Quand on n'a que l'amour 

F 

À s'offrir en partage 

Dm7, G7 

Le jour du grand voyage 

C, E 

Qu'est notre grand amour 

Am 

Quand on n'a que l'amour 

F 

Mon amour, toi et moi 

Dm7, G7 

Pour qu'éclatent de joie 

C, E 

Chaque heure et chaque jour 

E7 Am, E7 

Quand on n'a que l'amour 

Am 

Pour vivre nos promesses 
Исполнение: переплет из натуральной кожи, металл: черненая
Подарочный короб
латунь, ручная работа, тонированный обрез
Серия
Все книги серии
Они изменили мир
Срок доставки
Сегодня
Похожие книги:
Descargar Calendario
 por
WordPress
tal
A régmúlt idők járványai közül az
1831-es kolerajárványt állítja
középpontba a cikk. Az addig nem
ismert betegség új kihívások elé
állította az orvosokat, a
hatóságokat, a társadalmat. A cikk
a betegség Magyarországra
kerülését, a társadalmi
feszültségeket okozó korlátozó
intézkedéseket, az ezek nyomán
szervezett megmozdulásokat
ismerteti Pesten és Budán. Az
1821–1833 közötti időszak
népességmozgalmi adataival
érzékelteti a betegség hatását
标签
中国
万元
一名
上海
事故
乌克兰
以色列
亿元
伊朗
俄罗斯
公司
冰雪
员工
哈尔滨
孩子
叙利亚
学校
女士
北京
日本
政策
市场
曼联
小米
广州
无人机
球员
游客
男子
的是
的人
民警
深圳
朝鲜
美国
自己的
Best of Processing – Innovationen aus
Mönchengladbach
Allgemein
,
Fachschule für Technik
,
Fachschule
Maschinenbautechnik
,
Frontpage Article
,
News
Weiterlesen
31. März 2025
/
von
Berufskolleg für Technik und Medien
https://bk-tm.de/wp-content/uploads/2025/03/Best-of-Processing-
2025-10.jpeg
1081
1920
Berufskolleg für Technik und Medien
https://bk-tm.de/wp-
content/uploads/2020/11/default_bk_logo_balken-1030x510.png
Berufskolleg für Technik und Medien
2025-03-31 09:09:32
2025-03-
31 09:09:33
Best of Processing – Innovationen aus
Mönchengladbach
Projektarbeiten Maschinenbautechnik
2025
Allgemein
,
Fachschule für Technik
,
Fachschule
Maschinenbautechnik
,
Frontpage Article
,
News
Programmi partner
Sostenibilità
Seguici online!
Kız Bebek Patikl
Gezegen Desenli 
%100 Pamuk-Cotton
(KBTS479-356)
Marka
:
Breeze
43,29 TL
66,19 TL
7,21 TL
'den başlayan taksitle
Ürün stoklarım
#####
**REQUIRED WORK:**
Lines in the records that hold the word "grand" are to be counted; give only the total.

**TASK ANSWER:**
2